Sunday 18 February 2018

Why We’re Underestimating American Collapse

an article by Umair Haque published in Eudaimonia [via 3 Quarks Daily with grateful thanks]

The Strange New Pathologies of the World’s First Rich Failed State



You might say, having read some of my recent essays, “Umair! Don’t worry! Everything will be fine! It’s not that bad!” I would look at you politely, and then say gently, “To tell you the truth, I don’t think we’re taking collapse nearly seriously enough.”

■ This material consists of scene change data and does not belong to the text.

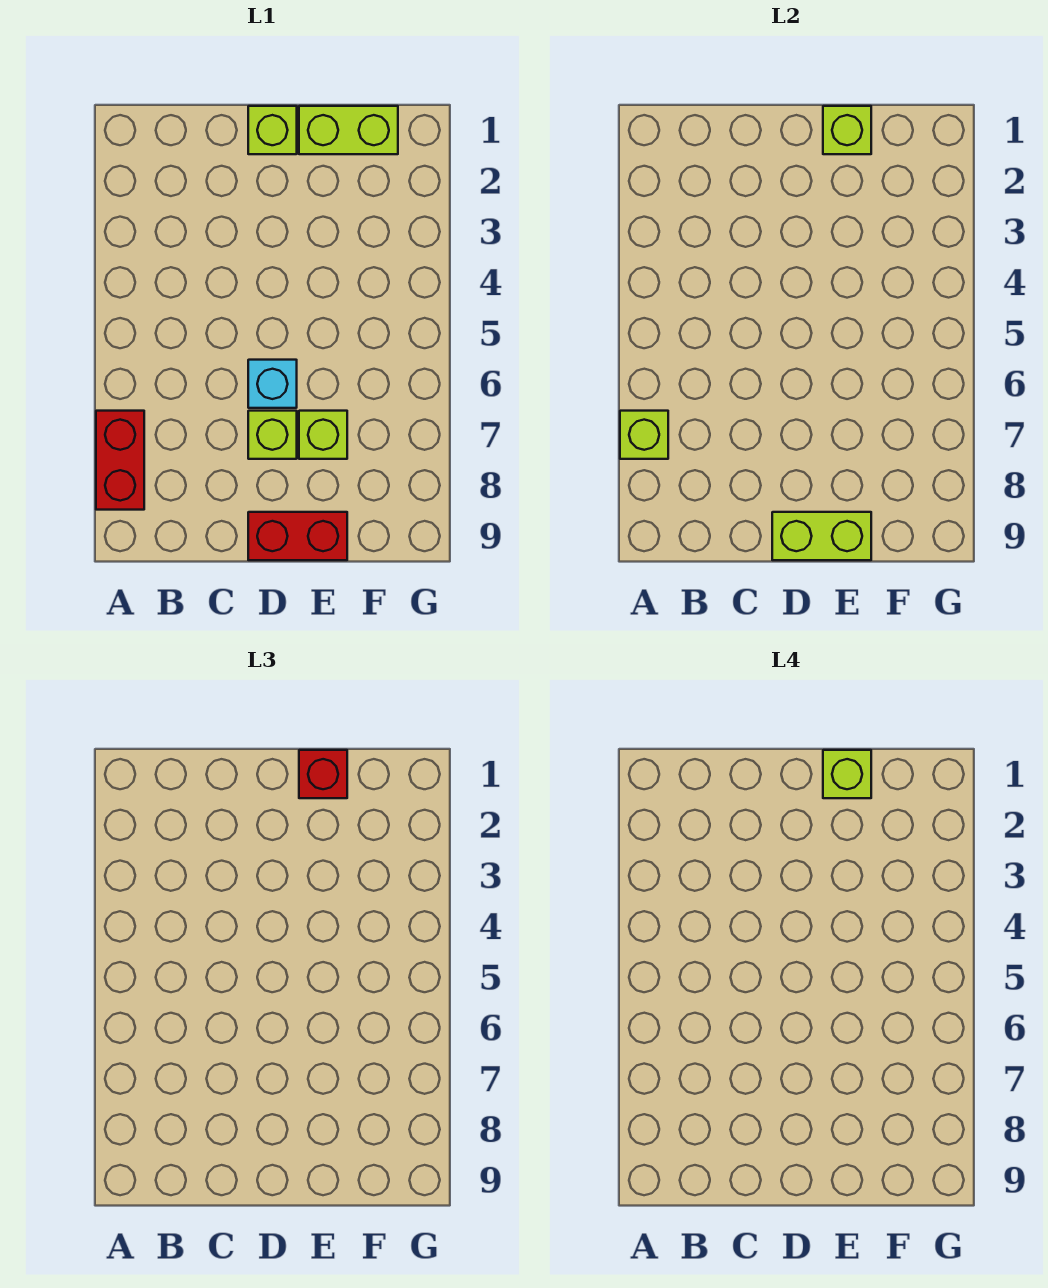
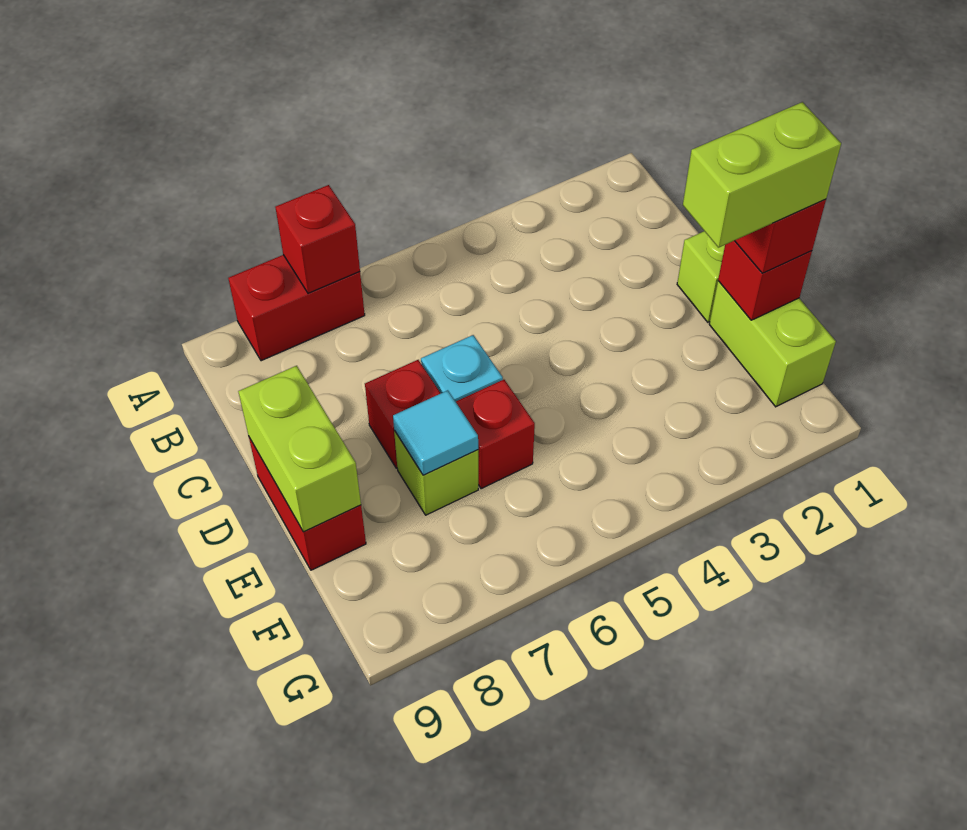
lime brick A7 level 2 -> red brick A7 level 2
lime brick D7 level 1 -> red brick D7 level 1
lime brick E1 level 2 -> red brick E1 level 2
lime brick E1 level 4 -> lime brick E1:E2 level 4
none -> red brick E6 level 1
none -> cyan tile E7 level 2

Why? When we take a hard look at US collapse, we see a number of social pathologies on the rise. Not just any kind. Not even troubling, worrying, and dangerous ones. But strange and bizarre ones. Unique ones. Singular and gruesomely weird ones I’ve never really seen before, and outside of a dystopia written by Dickens and Orwell, nor have you, and neither has history. They suggest that whatever “numbers” we use to represent decline  –  shrinking real incomes, inequality, and so on – we are in fact grossly underestimating what pundits call the “human toll”, but which sensible human beings like you and I should simply think of as the overwhelming despair, rage, and anxiety of living in a collapsing society.

Let me give you just five examples of what I’ll call the social pathologies of collapse  –  strange, weird, and gruesome new diseases, not just ones we don’t usually see in healthy societies, but ones that we have never really seen before in any modern society.